Kamis, 15 Maret 2012

Buton Raya Spring


Catatan: Irwansyah Amunu


JUMAT (9/3) lalu, saya melakukan perjalanan melelahkan ke Jakarta. Menggunakan pesawat pagi, saya tiba di sana nyaris pukul 11.00 WIB.

Keluar dari Bandara Soekarno-Hatta hingga ke lokasi tujuan di Cibubur, banyak baliho, stiker, dan pernak-pernik Pilgub DKI Jakarta menghiasi wajah ibukota. Termasuk ketika saya menyusuri Kantor KPU DKI Jakarta.

Jakarta memang dalam suasana Pilgub. Kondisi yang sama dengan Kota Baubau, dan Kabupaten Buton. Dua daerah yang menjadi inti politik di jazirah Buton Raya.

Keduanya pun sama, pasti akan melahirkan kepala daerah baru. Soalnya Walikota Baubau, Amirul Tamim dan Bupati Buton, Sjafei Kahar telah dua periode menjabat. Tidak bisa lagi maju untuk kali ketiga.

Bedanya, kalau rakyat Buton melakukan kocok ulang karena hasil Pilbup 4 Agustus silam dianulir MK, Baubau tidak. Agenda Pemungutan Suara Ulang (PSU) Buton, 15 Juli, sedangkan Pilwali kemungkinan bersamaan dengan Pilgub Sultra, 4 November.
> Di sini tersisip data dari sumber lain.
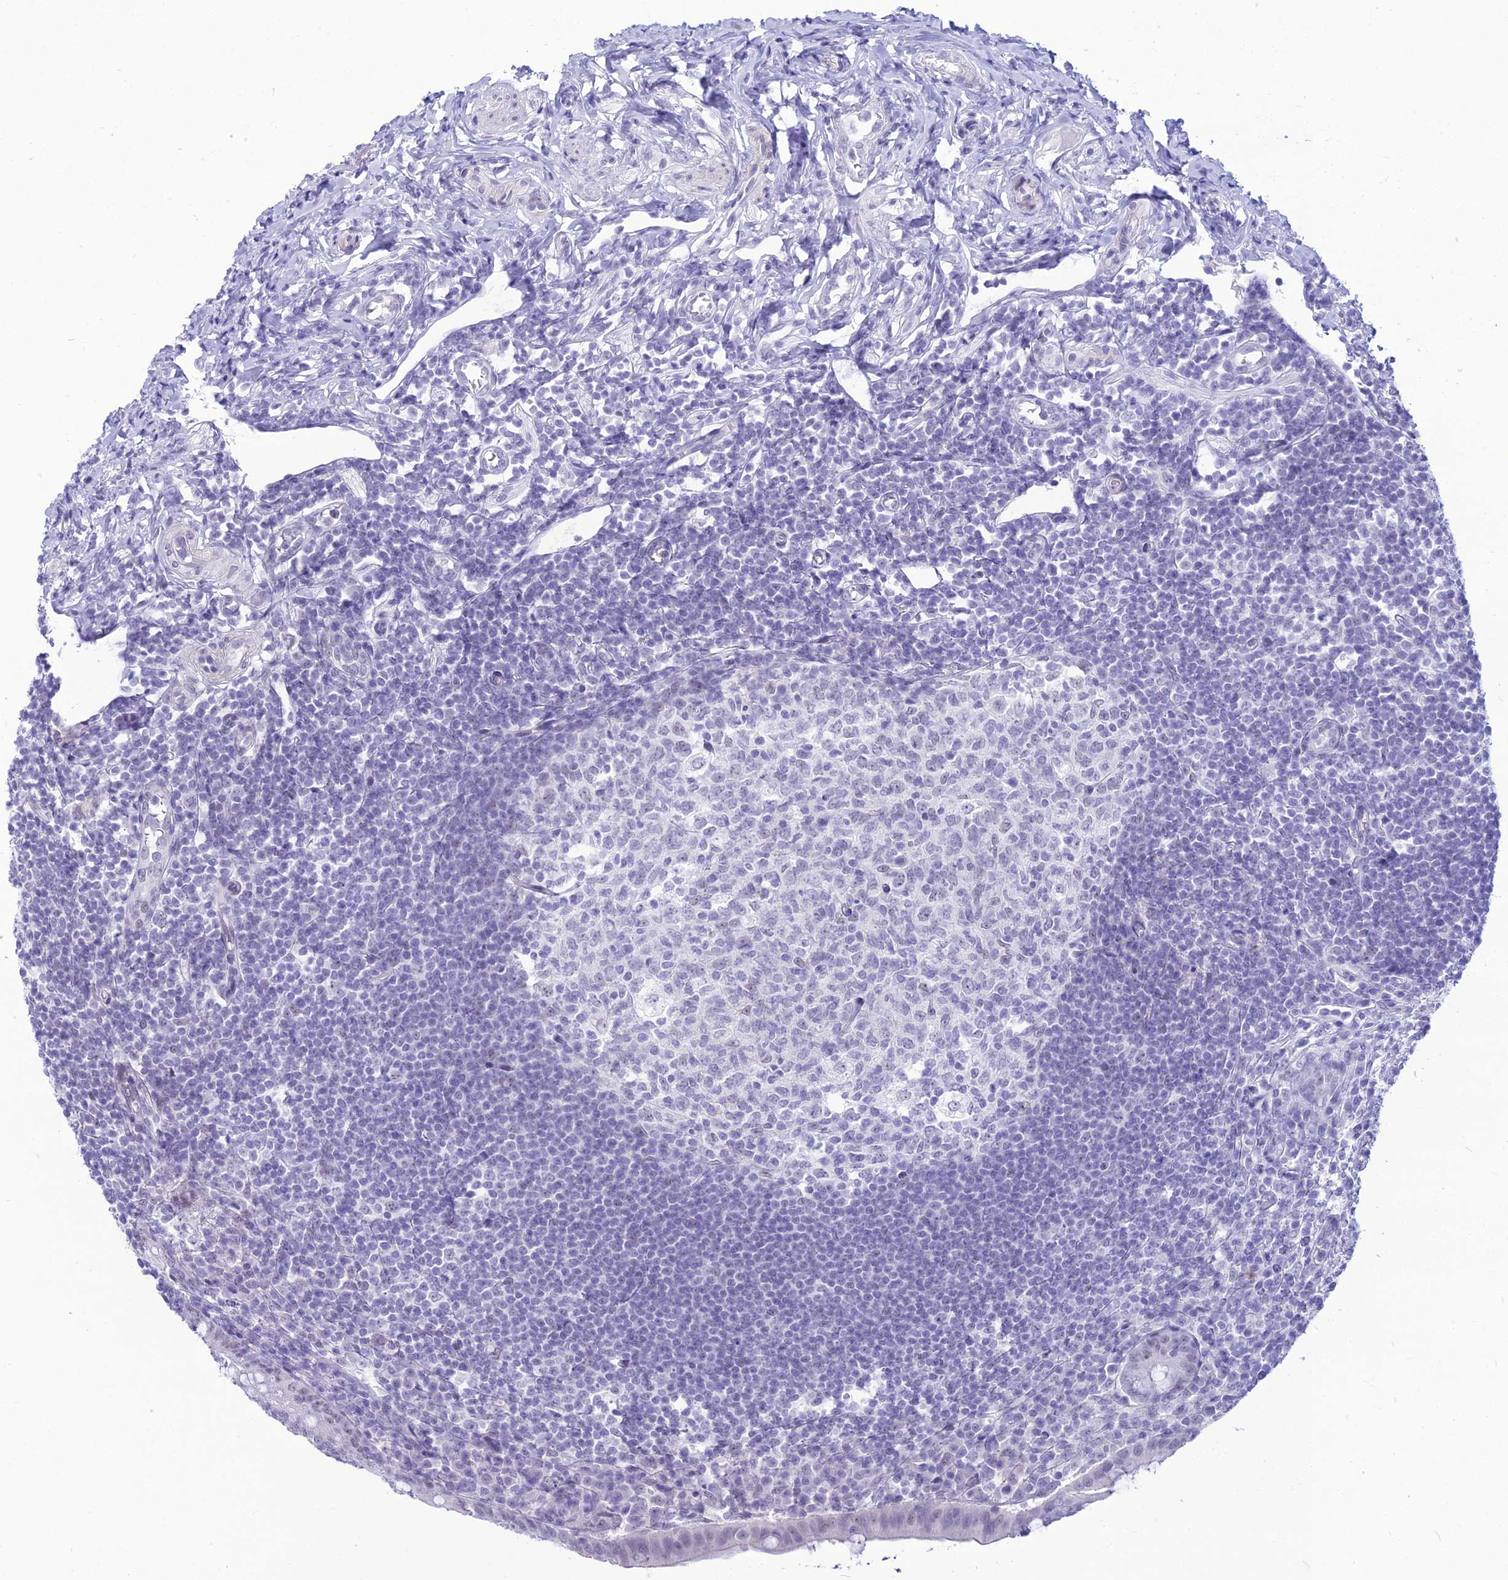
{"staining": {"intensity": "negative", "quantity": "none", "location": "none"}, "tissue": "appendix", "cell_type": "Glandular cells", "image_type": "normal", "snomed": [{"axis": "morphology", "description": "Normal tissue, NOS"}, {"axis": "topography", "description": "Appendix"}], "caption": "This image is of normal appendix stained with immunohistochemistry (IHC) to label a protein in brown with the nuclei are counter-stained blue. There is no staining in glandular cells.", "gene": "DHX40", "patient": {"sex": "female", "age": 33}}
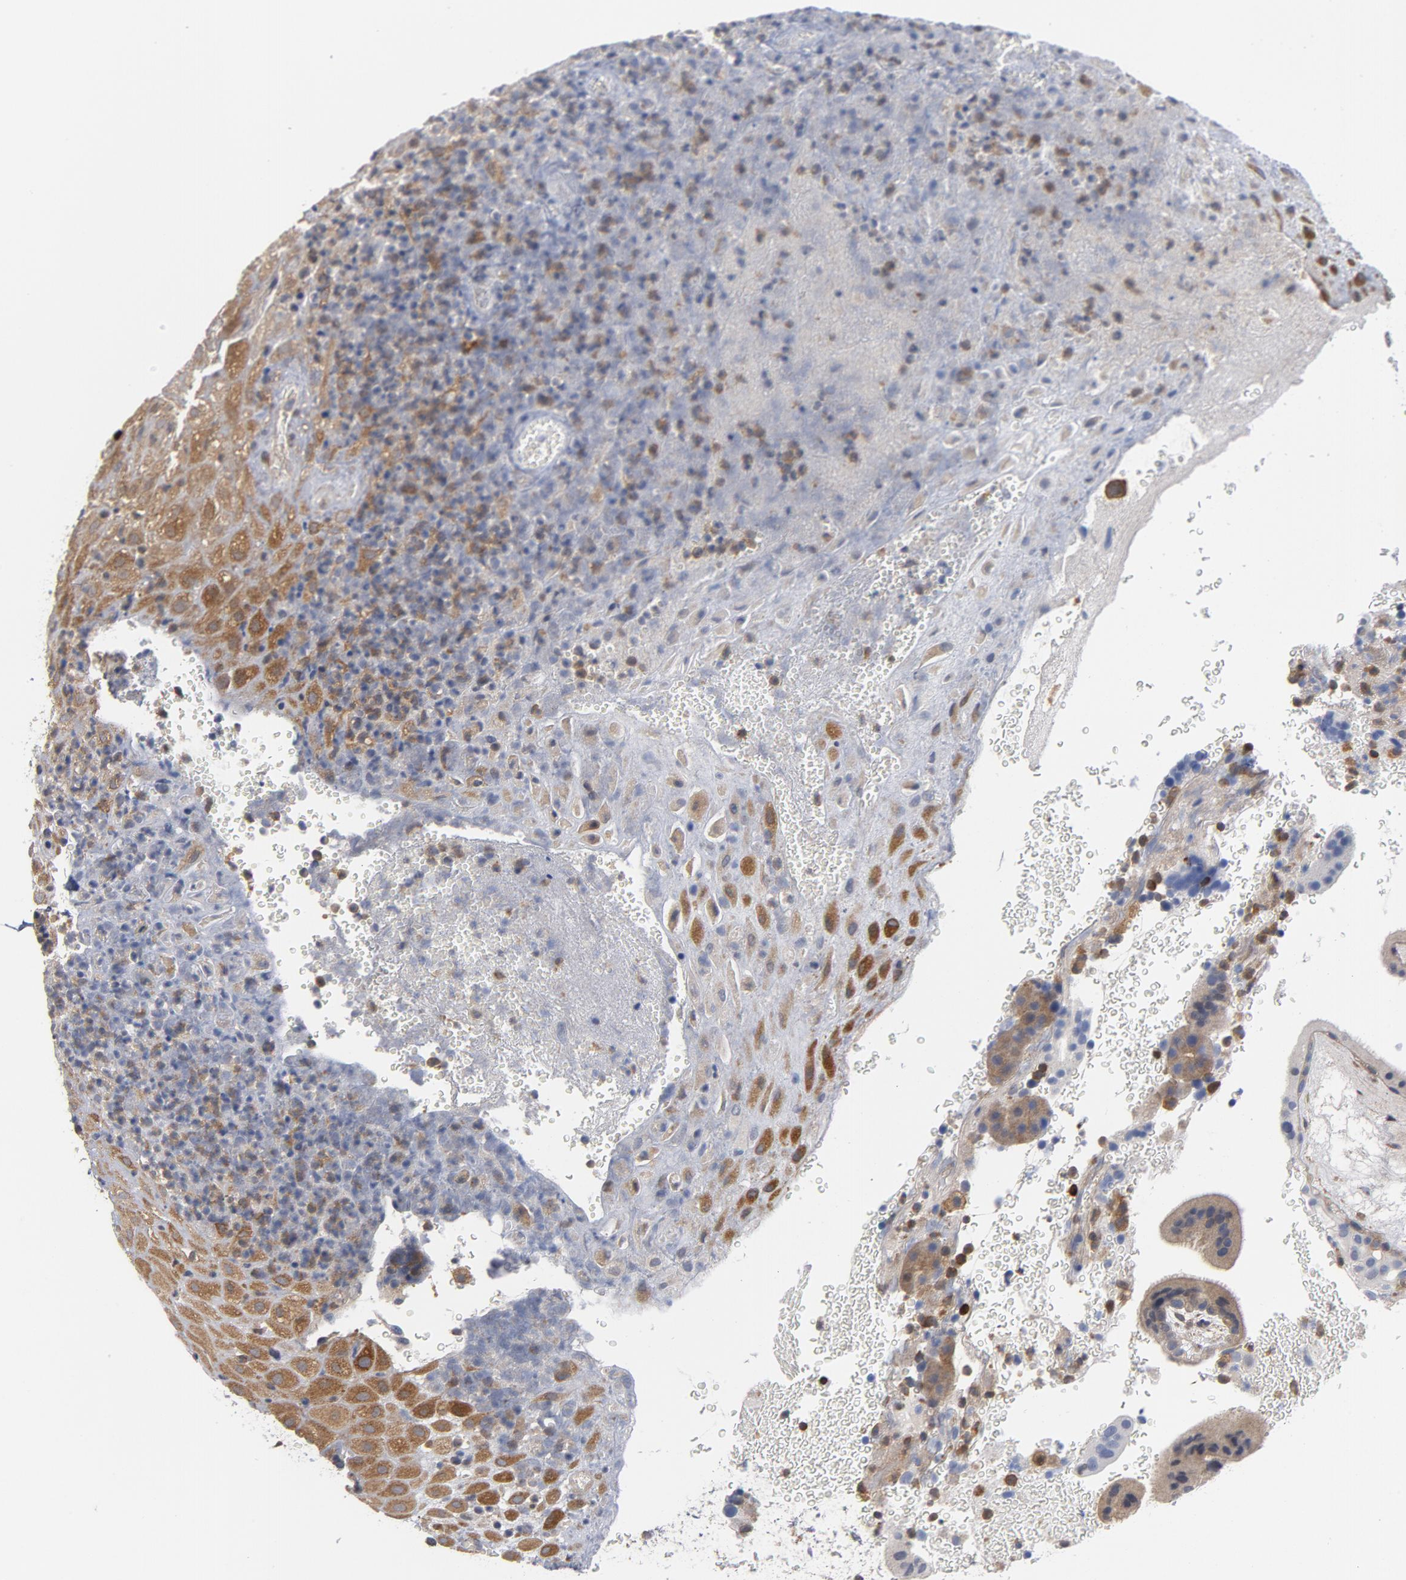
{"staining": {"intensity": "moderate", "quantity": ">75%", "location": "cytoplasmic/membranous"}, "tissue": "placenta", "cell_type": "Decidual cells", "image_type": "normal", "snomed": [{"axis": "morphology", "description": "Normal tissue, NOS"}, {"axis": "topography", "description": "Placenta"}], "caption": "Protein staining shows moderate cytoplasmic/membranous positivity in about >75% of decidual cells in normal placenta.", "gene": "TRADD", "patient": {"sex": "female", "age": 19}}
Saya melihat karena faktor tidak ada incumbent inilah yang membuat cuaca politik di Baubau dan Buton, memanas. Salah satu buktinya, Pilbup Buton berujung PSU. Korban yang jatuh pun banyak, diantaranya semua Komisioner KPU Buton dipecat dengan tidak hormat. La Biru, La Ode Endang, Abdul Salam, Sumarno, dan Agus Salim diberhentikan sebelum waktunya.

Akibatnya, Nasruan mengambil alih tampuk kepemimpinan di Buton sebagai pejabat bupati karena belum ada bupati definitif yang dihasilkan Pilbup.

Saya melihat hal tersebut terjadi karena kerasnya gesekan pesta demokrasi. Walaupun jadwalnya berlangsung secara alami, namun benturan politiknya sangat luar bisa kerasnya. Kendati incumbent tidak ada, tapi secara terselubung perannya cenderung condong kepada salah satu figur pewaris takhta.

Dari sudut pandang politik hal tersebut tidak salah. Semua warga negara punya hak yang sama, dengan catatan memenuhi syarat untuk maju sebagai kandidat kepala daerah.

Sayangnya hal ini menjadi salah satu faktor yang menimbulkan resistensi bagi kandidat lain. Terlepas dari plus minusnya kandidat tersebut.

Inilah menjadikan suasana Buton Raya Spring semakin terasa. Ya, musim semi politik di Buton dan Baubau. Sekarang, seolah semua dinamika dimaknai sebagai sesuatu yang tidak luput dari interest dan intrik politik.

Pertanyaannya sekarang, dari semua itu, apakah keinginan rakyat sudah terpenuhi? Mungkinkah hiruk pikuk politik yang terjadi dapat merubah nasib mereka? Apakah proses suksesi kepemimpinan dapat membuat kenyang perut rakyat?

Banyak pertanyaan yang perlu dijawab untuk mendekatkan harapan rakyat terhadap pemimpinnya. Kalau mau jujur, diantara aneka pertanyaan yang muncul, harapan rakyat cuma satu, kesejahteraan. Lebih rinci, lapangan kerja terbuka, perut tidak lapar lagi, kebutuhan pendidikan, kesehatan, sandang, pangan, papan terpenuhi, dan masa depannya cerah.

Figur yang mampu mewujudkan hal tersebut pasti lebih diinginkan rakyat. Siapa pun dia. Bahkan dari latar belakang apa pun ia. Rakyat membutuhkan pemimpin seperti itu, ketimbang figur yang hanya mampu memberikan "angin surga", namun programnya sulit terealisasi. Ketimbang program yang hanya menjadi lipstik politik, melangit, berangan-angan tinggi, tidak membumi sesuai realitas kebutuhan masyarakat. Kasihan rakyat, sampai kapan dibodohi, harus melarat seraya mengutuk nasib yang tak kunjung berubah.

Rakyat butuh figur pemimpin yang mampu melakukan edukasi, representasi, artikulasi, dan agregasi hak-hak mereka. Dengan demikian, mereka tidak merasa sunyi dalam keramaian. Namun sebaliknya, menikmati berkah politik yang bertujuan untuk mengatur dan mengurusi semua kebutuhannya agar terpenuhi.